In fact, it took me until Saturday morning to “be OK with it.” Because about then I realized “Hey! I’m not sore today!” Usually, two days after a big bout of ladder climbing and I’m starting to look around for drug dealers…
T’other thing I noticed was that I somehow – just in the past month – have developed a preference for SITTING instead of standing at the shop bench.
No, most tasks, reefing down wrench points and such, you need to be up and ambling all over hell. But now you take the (long-delayed) bench clean-up? There’s a god-awful amount of hardware to be sorted and a roll around chair was just what I needed.

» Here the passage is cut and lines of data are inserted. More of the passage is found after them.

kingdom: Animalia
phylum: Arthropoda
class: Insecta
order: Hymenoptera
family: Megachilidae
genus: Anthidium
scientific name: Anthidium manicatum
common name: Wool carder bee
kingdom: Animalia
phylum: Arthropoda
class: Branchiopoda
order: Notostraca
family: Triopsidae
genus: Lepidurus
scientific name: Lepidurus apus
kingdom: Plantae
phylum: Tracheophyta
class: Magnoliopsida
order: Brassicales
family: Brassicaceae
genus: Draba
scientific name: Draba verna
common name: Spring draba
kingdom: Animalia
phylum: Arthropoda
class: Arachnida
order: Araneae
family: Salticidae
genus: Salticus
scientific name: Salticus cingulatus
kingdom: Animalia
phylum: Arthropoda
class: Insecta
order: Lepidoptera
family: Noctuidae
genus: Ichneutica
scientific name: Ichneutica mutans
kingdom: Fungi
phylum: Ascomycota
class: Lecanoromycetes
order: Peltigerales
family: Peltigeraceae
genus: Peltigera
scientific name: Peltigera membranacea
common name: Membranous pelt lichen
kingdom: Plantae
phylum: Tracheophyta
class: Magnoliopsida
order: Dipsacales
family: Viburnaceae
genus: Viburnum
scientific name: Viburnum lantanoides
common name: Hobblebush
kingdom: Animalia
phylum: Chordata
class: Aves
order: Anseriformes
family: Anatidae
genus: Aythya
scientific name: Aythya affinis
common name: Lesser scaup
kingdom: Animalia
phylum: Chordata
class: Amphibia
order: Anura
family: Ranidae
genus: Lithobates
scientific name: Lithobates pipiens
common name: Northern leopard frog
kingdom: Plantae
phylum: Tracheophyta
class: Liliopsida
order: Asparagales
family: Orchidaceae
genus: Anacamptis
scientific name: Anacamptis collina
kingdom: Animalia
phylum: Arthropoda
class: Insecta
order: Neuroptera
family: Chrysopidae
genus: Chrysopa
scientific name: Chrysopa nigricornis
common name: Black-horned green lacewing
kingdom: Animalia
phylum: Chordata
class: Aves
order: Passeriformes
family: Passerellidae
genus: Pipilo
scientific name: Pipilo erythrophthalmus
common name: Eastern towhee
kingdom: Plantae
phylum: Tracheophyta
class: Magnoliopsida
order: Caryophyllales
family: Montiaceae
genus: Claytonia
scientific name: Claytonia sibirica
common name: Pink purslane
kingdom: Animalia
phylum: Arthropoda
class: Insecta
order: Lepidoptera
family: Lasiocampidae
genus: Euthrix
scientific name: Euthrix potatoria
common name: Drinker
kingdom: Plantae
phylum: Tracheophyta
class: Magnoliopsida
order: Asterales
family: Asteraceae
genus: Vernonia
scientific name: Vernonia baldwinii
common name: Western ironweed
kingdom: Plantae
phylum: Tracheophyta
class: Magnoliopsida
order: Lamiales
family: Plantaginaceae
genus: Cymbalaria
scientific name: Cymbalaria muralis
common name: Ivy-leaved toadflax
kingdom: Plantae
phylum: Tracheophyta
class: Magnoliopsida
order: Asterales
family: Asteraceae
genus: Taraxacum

Shopping Tip: If you don’t have a roll around bar stool and a low stool in your shop, get thee hither to the clicker at the ‘Zon. It was $60 bucks and change on Saturday.
I did figure out what “sitting while working” may be a better plan than standing while working, especially as the weather cools. So I’ve been dreaming up a perfect shop desk to work from:

Not a perfected idea, yet. But Ure welcome to borrow and tweak. The beer cooler bottom left is too small. Microwave looks too small for decent coffee, too. Watchmaker tools are where the mouse pad should be. But the real problems? No BBQ grill, no pot-belly oil stove, no CNC.
Oh…and no room for it. So…time to go vertical!

I’m working on how to vent the charcoal (lower left) and how to run the oil stove vent through the big screen – but such things are trivialities to the creative ShopMeister.
For now I’m back to things to add onto the Amazon list: ground screws, four-by-fours, sheathing, and this time? Insulation.
Look, I may be slow…er...but I’m slow.